# [Extrait des données]
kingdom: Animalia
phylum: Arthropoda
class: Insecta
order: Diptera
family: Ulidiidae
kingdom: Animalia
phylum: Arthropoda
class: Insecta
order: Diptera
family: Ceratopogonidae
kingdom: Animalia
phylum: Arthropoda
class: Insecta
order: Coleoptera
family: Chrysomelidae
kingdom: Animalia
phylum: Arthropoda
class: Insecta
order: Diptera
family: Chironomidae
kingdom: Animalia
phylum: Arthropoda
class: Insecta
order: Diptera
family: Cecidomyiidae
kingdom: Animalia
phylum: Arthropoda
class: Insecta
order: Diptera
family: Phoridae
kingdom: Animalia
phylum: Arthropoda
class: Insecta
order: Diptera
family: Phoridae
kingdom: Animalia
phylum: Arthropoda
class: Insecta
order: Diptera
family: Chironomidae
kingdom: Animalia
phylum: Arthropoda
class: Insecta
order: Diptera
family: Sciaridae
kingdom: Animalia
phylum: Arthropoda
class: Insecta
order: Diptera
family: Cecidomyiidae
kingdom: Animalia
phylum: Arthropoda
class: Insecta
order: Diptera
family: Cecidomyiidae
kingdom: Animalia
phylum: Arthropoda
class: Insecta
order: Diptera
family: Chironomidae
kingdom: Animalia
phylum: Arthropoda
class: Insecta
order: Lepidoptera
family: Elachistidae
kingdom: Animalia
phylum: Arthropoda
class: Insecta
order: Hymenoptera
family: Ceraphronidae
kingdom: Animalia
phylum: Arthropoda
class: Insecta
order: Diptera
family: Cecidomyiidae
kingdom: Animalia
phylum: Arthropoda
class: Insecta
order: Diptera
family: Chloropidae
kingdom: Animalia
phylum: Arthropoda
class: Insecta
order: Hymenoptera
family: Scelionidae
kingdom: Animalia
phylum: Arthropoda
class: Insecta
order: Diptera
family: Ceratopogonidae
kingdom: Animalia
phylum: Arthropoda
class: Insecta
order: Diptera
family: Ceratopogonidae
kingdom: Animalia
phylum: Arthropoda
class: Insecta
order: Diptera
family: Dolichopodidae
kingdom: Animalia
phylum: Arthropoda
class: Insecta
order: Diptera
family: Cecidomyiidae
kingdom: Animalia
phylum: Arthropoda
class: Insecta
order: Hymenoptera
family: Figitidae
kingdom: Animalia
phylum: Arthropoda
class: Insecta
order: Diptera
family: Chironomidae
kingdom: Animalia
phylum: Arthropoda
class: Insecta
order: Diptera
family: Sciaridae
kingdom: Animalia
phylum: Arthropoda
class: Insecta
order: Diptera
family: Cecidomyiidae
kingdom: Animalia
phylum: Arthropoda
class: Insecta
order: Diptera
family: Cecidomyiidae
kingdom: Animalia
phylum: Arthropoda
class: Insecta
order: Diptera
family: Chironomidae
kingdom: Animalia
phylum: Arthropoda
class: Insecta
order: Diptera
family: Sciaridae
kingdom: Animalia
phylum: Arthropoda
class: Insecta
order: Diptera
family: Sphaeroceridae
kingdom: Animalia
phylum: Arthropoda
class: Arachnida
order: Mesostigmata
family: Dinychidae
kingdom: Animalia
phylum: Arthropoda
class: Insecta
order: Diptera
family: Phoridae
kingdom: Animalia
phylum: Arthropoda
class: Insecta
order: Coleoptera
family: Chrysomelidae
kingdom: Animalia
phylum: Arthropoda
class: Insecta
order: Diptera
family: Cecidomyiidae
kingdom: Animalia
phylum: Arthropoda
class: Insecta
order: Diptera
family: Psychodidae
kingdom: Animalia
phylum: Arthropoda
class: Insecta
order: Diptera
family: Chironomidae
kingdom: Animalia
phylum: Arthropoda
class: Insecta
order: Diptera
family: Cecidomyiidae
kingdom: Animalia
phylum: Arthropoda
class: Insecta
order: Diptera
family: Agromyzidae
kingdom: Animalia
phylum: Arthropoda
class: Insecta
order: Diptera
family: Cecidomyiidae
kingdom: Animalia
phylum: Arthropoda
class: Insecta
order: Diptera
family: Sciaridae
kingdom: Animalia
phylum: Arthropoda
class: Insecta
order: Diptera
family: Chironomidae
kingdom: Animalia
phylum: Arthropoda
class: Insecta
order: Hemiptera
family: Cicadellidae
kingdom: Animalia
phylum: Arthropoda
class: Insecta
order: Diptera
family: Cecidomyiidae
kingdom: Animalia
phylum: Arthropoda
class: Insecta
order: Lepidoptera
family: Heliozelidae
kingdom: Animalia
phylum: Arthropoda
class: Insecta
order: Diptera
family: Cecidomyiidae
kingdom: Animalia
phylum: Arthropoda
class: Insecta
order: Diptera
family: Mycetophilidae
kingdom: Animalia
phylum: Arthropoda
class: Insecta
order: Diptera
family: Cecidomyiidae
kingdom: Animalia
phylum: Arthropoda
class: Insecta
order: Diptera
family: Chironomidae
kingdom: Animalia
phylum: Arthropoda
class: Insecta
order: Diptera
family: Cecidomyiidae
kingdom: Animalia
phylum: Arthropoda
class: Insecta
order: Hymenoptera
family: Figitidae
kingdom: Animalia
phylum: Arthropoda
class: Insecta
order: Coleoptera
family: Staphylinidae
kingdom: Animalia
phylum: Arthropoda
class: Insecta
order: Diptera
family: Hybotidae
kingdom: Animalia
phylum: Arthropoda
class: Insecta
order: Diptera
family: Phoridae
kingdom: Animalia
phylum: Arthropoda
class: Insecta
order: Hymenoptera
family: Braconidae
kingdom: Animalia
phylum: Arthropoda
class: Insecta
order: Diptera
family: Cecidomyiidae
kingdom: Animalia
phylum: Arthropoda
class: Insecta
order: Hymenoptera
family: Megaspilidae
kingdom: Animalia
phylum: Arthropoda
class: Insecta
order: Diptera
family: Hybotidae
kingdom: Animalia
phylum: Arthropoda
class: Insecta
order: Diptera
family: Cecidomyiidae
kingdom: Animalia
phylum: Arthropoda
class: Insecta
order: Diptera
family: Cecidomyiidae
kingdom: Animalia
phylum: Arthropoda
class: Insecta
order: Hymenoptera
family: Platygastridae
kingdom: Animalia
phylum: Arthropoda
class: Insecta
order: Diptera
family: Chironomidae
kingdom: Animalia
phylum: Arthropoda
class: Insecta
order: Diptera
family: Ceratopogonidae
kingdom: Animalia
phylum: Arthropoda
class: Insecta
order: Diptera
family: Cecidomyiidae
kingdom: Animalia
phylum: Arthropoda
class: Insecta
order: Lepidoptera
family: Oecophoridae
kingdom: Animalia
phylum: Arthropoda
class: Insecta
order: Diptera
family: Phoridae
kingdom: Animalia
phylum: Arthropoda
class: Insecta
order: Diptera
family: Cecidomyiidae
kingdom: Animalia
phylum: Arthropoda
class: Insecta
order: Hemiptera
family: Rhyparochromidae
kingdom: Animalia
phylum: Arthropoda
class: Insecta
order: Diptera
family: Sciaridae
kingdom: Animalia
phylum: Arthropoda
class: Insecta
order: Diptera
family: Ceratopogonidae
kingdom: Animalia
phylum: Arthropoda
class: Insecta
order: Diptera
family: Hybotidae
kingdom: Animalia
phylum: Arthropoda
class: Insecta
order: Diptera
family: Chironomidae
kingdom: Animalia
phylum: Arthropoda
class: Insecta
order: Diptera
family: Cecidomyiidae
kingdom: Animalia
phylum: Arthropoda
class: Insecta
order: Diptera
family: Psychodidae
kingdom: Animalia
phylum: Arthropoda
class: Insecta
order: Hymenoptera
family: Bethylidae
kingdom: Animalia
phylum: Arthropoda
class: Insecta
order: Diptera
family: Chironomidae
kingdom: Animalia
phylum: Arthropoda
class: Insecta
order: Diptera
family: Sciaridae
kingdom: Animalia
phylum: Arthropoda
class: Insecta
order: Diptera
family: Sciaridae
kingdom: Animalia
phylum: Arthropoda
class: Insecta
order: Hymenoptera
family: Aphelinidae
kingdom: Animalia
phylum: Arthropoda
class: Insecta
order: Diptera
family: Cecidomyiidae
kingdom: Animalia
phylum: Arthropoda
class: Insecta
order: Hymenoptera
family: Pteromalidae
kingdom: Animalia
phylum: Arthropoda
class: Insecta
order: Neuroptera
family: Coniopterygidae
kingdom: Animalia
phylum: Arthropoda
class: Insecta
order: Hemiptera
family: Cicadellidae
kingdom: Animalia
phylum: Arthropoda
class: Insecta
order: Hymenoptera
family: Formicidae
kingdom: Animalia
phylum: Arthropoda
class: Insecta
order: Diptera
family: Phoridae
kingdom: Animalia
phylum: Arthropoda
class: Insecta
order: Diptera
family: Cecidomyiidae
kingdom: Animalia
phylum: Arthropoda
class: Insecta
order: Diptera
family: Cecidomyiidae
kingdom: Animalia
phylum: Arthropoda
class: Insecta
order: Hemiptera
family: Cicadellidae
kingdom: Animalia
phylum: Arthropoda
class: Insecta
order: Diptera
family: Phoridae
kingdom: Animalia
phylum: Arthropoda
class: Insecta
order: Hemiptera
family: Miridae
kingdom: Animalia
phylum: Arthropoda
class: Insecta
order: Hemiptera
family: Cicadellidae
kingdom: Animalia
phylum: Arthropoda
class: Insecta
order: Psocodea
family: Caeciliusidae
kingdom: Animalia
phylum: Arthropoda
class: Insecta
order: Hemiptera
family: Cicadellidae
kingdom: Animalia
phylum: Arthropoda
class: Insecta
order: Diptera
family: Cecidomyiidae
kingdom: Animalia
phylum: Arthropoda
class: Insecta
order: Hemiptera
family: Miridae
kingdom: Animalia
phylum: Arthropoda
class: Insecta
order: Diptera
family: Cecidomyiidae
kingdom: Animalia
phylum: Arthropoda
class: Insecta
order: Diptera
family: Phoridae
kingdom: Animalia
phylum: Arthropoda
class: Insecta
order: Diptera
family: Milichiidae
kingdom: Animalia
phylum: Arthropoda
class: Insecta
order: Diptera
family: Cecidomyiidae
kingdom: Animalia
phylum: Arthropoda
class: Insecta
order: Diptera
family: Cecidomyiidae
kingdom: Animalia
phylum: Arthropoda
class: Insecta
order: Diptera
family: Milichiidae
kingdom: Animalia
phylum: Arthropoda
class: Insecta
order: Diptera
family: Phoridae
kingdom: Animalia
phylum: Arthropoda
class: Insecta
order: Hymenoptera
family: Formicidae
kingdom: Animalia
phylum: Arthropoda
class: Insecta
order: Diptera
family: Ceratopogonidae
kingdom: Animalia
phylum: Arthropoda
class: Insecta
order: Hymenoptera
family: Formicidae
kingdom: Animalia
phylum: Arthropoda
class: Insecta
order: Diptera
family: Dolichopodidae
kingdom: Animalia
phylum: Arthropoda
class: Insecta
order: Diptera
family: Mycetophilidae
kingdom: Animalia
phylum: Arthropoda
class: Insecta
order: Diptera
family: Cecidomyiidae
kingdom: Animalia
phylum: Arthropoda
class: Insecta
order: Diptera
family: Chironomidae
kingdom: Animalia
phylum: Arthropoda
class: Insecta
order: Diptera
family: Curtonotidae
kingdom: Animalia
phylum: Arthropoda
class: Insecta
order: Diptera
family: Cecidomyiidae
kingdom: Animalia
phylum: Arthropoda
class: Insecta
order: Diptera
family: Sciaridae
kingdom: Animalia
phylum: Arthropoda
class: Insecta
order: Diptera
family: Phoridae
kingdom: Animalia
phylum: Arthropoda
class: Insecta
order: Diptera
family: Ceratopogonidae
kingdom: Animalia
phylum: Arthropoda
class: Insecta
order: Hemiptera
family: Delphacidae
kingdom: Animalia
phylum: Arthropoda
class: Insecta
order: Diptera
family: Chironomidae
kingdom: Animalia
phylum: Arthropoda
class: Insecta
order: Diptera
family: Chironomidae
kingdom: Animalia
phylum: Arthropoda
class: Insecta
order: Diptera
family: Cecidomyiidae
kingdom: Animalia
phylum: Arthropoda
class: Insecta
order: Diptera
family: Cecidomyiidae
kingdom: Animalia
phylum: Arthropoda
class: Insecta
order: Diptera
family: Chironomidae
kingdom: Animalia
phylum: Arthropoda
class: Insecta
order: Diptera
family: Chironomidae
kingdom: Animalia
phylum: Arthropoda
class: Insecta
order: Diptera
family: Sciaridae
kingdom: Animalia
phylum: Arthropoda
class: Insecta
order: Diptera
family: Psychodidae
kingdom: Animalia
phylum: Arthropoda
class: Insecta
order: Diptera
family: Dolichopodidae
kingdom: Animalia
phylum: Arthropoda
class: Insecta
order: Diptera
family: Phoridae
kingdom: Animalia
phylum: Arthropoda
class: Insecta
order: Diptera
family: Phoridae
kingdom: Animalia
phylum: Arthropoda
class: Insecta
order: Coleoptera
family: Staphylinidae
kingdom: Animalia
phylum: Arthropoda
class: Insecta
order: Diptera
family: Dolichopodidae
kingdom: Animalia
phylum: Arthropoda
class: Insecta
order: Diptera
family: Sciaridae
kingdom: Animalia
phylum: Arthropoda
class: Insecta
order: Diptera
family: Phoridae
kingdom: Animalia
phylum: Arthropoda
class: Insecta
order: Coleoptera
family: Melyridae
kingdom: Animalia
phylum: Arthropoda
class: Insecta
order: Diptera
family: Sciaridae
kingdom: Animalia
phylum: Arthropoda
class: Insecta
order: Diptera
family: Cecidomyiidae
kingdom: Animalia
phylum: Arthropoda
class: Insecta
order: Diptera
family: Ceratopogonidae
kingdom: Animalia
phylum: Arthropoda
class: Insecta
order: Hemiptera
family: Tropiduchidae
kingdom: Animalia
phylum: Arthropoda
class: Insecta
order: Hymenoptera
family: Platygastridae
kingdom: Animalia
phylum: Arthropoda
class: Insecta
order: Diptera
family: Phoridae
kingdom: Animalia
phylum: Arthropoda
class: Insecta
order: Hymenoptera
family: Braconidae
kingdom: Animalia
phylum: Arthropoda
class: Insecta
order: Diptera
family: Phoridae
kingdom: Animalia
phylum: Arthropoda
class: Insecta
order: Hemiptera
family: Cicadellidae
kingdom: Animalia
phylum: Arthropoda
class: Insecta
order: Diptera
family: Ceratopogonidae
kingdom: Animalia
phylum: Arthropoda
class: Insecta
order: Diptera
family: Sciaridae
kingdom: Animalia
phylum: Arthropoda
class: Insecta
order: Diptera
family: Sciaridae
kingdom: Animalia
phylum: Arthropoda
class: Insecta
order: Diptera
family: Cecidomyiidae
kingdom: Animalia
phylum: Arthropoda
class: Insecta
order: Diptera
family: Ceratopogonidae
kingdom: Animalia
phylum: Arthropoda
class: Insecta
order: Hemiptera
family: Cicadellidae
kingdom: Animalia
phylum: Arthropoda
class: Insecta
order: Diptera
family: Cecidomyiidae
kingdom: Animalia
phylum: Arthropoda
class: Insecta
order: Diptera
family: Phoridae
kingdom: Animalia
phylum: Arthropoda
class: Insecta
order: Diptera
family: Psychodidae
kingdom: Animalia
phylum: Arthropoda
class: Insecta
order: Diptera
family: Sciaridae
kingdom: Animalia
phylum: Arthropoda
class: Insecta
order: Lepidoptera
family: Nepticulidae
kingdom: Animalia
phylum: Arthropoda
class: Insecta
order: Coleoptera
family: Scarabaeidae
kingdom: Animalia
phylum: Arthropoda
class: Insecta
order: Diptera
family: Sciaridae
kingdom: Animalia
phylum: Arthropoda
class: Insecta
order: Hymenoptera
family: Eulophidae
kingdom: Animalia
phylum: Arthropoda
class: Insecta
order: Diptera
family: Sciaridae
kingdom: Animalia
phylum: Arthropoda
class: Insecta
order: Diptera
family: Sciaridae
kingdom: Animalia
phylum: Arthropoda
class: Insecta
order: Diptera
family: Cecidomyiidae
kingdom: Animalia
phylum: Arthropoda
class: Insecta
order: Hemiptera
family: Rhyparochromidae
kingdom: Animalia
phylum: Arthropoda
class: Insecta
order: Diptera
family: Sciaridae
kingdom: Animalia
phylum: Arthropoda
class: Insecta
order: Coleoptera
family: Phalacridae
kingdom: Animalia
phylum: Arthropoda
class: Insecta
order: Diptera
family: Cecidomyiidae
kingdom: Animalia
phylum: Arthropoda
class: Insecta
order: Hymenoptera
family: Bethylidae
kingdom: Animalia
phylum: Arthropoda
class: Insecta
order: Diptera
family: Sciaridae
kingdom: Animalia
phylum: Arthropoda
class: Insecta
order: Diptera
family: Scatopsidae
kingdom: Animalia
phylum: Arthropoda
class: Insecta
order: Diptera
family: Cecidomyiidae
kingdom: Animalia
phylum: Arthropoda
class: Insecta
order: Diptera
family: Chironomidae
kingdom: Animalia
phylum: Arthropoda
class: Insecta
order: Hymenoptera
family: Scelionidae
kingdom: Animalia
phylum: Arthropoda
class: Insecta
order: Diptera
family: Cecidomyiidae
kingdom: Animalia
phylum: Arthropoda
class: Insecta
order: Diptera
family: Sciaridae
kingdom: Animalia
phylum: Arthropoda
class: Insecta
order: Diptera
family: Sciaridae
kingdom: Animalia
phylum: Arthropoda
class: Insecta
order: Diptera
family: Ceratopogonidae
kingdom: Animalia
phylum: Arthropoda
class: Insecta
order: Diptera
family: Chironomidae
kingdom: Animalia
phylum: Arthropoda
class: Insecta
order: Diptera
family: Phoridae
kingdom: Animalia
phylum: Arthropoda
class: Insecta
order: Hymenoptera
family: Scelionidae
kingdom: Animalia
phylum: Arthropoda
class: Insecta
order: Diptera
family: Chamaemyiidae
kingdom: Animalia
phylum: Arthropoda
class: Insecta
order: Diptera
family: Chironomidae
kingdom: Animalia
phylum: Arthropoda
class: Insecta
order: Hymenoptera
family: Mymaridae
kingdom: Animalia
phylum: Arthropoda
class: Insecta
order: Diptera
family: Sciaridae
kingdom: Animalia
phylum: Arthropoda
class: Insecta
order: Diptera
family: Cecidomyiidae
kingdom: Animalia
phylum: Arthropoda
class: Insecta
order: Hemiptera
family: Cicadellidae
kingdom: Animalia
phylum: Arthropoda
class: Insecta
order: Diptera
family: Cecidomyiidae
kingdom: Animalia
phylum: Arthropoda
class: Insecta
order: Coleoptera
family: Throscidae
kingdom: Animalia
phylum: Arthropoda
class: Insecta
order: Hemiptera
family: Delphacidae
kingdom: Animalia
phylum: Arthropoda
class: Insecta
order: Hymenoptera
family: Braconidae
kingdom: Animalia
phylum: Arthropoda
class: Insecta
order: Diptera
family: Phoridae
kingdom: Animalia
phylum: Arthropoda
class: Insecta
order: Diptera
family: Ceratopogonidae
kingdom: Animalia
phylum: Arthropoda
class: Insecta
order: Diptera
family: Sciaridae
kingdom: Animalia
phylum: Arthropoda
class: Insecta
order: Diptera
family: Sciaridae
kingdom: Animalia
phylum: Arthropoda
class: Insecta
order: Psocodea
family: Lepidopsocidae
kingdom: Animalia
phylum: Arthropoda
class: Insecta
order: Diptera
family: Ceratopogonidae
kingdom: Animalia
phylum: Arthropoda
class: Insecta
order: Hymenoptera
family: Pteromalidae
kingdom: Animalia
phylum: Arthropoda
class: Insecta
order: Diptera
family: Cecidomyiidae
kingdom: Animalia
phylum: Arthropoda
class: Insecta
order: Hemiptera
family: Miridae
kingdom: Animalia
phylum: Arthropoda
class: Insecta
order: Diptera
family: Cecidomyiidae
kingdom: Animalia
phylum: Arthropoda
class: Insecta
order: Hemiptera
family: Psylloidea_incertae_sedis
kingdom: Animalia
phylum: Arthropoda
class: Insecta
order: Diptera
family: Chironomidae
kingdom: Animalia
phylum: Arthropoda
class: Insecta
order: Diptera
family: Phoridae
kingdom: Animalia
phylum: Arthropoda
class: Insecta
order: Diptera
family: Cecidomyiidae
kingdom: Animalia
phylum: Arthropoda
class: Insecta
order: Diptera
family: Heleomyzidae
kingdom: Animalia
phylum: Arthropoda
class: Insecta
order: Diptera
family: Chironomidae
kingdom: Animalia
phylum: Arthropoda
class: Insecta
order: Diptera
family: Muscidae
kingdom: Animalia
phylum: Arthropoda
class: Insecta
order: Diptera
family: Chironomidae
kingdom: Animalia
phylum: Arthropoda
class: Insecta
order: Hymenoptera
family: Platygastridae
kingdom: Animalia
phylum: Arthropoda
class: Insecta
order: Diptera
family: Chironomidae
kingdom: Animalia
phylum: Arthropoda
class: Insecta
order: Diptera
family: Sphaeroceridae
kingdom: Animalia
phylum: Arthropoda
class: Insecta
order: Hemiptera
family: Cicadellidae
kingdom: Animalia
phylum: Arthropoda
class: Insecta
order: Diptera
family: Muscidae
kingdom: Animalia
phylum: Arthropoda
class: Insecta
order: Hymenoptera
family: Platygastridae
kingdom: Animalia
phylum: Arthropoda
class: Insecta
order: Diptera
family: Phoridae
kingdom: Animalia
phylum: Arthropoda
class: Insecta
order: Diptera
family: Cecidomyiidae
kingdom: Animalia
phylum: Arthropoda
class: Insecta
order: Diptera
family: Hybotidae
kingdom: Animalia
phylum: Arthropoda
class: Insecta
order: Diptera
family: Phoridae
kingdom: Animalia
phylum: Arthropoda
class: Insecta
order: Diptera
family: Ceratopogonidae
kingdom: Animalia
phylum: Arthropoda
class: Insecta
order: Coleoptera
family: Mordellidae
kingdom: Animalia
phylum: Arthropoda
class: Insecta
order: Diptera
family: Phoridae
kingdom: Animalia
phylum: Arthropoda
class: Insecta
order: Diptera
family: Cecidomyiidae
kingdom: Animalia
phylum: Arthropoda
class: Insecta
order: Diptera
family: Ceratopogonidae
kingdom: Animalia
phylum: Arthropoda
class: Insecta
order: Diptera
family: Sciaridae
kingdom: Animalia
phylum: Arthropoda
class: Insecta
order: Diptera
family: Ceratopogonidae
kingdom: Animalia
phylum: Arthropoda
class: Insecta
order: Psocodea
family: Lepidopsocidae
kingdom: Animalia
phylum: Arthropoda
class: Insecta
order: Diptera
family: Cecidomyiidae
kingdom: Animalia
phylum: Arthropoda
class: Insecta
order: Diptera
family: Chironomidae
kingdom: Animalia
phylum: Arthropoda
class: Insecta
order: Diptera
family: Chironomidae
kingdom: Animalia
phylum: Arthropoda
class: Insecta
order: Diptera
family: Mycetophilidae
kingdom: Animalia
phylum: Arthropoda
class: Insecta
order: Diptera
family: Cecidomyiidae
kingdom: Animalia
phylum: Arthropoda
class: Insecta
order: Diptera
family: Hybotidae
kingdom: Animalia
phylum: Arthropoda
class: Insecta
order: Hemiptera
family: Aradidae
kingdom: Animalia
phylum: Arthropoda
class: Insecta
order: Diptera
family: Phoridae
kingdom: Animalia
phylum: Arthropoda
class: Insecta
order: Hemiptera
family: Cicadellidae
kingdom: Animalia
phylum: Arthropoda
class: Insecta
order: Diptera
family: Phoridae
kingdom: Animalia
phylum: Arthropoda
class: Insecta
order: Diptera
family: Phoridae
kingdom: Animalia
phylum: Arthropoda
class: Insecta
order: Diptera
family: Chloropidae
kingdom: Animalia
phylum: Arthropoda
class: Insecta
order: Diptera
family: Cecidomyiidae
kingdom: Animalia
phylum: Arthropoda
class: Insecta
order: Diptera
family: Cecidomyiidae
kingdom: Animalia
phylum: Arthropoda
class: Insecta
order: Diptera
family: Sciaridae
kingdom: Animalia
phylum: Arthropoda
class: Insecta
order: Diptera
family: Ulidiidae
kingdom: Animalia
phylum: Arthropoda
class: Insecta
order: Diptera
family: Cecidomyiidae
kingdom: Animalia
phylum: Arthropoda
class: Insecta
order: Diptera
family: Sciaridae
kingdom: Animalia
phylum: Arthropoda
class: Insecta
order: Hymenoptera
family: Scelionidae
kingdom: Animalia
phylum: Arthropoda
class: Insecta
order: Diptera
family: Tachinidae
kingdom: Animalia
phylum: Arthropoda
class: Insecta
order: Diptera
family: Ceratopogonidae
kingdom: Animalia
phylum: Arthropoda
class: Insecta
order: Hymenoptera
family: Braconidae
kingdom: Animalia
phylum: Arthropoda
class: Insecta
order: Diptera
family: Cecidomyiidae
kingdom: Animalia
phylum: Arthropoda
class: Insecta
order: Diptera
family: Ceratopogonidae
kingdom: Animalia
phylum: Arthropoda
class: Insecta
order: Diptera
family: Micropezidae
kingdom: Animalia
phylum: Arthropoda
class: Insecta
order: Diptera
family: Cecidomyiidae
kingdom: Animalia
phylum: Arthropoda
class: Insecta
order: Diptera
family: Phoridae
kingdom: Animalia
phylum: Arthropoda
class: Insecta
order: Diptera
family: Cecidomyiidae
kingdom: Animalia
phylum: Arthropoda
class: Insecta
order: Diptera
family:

# [Exercice court]
Modifiez les lignes allant du début des rangées jusqu'à celle qui contient « family: Ceraphronidae », incluse : remplacez « order » par « ordre » sans rien changer d'autre.

# [Corrigé]
kingdom: Animalia
phylum: Arthropoda
class: Insecta
ordre: Diptera
family: Ulidiidae
kingdom: Animalia
phylum: Arthropoda
class: Insecta
ordre: Diptera
family: Ceratopogonidae
kingdom: Animalia
phylum: Arthropoda
class: Insecta
ordre: Coleoptera
family: Chrysomelidae
kingdom: Animalia
phylum: Arthropoda
class: Insecta
ordre: Diptera
family: Chironomidae
kingdom: Animalia
phylum: Arthropoda
class: Insecta
ordre: Diptera
family: Cecidomyiidae
kingdom: Animalia
phylum: Arthropoda
class: Insecta
ordre: Diptera
family: Phoridae
kingdom: Animalia
phylum: Arthropoda
class: Insecta
ordre: Diptera
family: Phoridae
kingdom: Animalia
phylum: Arthropoda
class: Insecta
ordre: Diptera
family: Chironomidae
kingdom: Animalia
phylum: Arthropoda
class: Insecta
ordre: Diptera
family: Sciaridae
kingdom: Animalia
phylum: Arthropoda
class: Insecta
ordre: Diptera
family: Cecidomyiidae
kingdom: Animalia
phylum: Arthropoda
class: Insecta
ordre: Diptera
family: Cecidomyiidae
kingdom: Animalia
phylum: Arthropoda
class: Insecta
ordre: Diptera
family: Chironomidae
kingdom: Animalia
phylum: Arthropoda
class: Insecta
ordre: Lepidoptera
family: Elachistidae
kingdom: Animalia
phylum: Arthropoda
class: Insecta
ordre: Hymenoptera
family: Ceraphronidae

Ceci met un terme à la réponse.